CONSIGNA 1: Según la columna sobre Buenos Aires y la pandemia, ¿cómo se llama en planificación urbana la facultad de intervenir un espacio público atendiendo a la idiosincrasia y el impulso de sus habitantes?
CONSIGNA 2: Prosigue la columna sobre Buenos Aires y la pandemia a partir de su última oración.

TEXTO PARA REVISAR:

LA NACION | OPINIÓN | CORONAVIRUS
por Clara Muzzio
Ministra de Espacio Público e Higiene Urbana de la ciudad de Buenos Aires
En planificación urbana se llama placemaking a la facultad de intervenir un espacio público prestando especial atención a la idiosincrasia y el impulso de sus habitantes. En criollo: permitir que los vecinos hagan suyo su barrio.
La ciudad es nuestra afirmación más colectiva, la más sólida certeza de nuestra rutina diaria. Como sostenía Jane Jacobs, la "madrina de las ciudades", intelectual a la que debemos la concepción del urbanismo moderno: son el encuentro, el disfrute y la vida al aire libre los requisitos cardinales de la humanización de cualquier metrópolis.
Pero entonces llegó un virus que no se ve, que no se sabe dónde está y que se elimina con agua y jabón, y cambiaron todas las respuestas que históricamente traíamos estudiadas . El mundo se puso al revés, la calle se vació, se acabaron los encuentros. Una pandemia nos separó, alteró las unidades de medida y nos obligó a suscribir un nuevo contrato social relacionado con la distancia, que bien se grafica con la vuelta al balcón y al metro cuadrado. En el escenario habitual, lo que cambió es la actitud. De golpe, hasta el banco de una plaza, nuestro patio común, se convirtió en una amenaza. En medio de todo esto, Buenos Aires retraída, casi en pausa, pero aún hermosa.

DATOS MOSTRADOS:
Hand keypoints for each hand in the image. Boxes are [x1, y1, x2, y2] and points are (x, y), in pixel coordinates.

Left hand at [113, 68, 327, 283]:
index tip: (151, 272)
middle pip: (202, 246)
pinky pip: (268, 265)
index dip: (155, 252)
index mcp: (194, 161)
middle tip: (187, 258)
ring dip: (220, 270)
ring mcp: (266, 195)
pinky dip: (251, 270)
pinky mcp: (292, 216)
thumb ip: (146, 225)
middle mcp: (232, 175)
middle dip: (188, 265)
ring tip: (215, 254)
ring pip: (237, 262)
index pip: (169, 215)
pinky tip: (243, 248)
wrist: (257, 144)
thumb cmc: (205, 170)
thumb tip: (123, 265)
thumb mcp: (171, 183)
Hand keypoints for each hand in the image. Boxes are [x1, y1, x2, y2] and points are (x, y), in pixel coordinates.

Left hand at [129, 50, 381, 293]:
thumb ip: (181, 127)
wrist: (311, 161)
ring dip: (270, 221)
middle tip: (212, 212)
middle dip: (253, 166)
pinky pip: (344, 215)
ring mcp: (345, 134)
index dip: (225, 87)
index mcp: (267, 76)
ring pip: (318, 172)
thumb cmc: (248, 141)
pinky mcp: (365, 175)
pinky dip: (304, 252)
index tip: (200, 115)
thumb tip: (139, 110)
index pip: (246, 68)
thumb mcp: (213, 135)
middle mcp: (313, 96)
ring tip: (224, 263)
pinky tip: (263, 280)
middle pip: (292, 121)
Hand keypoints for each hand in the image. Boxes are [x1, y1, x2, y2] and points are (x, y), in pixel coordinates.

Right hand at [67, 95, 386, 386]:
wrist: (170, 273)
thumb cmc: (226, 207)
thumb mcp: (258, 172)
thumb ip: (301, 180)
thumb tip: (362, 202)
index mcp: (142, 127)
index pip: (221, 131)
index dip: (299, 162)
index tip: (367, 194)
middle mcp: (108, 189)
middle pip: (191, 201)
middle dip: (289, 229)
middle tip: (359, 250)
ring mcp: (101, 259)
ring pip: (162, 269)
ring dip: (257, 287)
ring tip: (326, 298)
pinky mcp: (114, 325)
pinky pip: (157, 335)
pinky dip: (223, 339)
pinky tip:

RESPUESTA 1: Se llama placemaking.

RESPUESTA 2:
Los últimos 10 años fui parte de la creación de entornos que significaron un gran cambio -Tribunales Peatonal, Microcentro Peatonal y Barrio Chino-, se ampliaron las áreas caminables, se nivelaron aceras con calzadas, se desarrollaron formas de movilidad sustentable, se sumaron espacios verdes que invitan al disfrute, se mejoraron los índices ambientales y disminuyó el ruido. Examinando el camino que nos llevó a ser una de las urbes más modernas y resilientes de la región en este momento impensado descubro, como muchos urbanistas a lo largo del planeta, que la pandemia se volvió, además, una vara capaz de medir qué tan acertadas fueron las estrategias y decisiones que tomamos en los últimos años, lo que nos obliga a recalcular el calibre de nuestro espacio público después del coronavirus.
Buenos Aires se volvió maleable, flexible y adaptable a distintas necesidades. Lo vimos ante la inminencia de la crisis, cuando montamos en tiempo récord unidades febriles móviles alrededor de veinte hospitales públicos para detectar casos de Covid-19 . Y lo estamos viendo también, desde hace unos días, cuando comenzaron a reabrir los negocios en los principales ejes comerciales y regresaron las ferias de abastecimiento barrial. En todas estas áreas pudimos ampliar las veredas restándoles superficie a las calzadas, ganamos áreas peatonales para ordenar las filas de las compras, demarcamos el pavimento para garantizar el distanciamiento social, pusimos los puestos de las ferias sobre la calle y diseñamos un protocolo de ingreso y egreso, aun al aire libre.
El coronavirus está cambiando los rituales más simples de la vida en comunidad. Pero, además, nos plantea desafíos y oportunidades a la hora de repensar el pulso urbano, que podrían incluir intervenciones en espacios más acotados, creación de pequeñas centralidades, mayor espíritu en los barrios y, especialmente, un redoble en la apuesta por hacerlos más humanos.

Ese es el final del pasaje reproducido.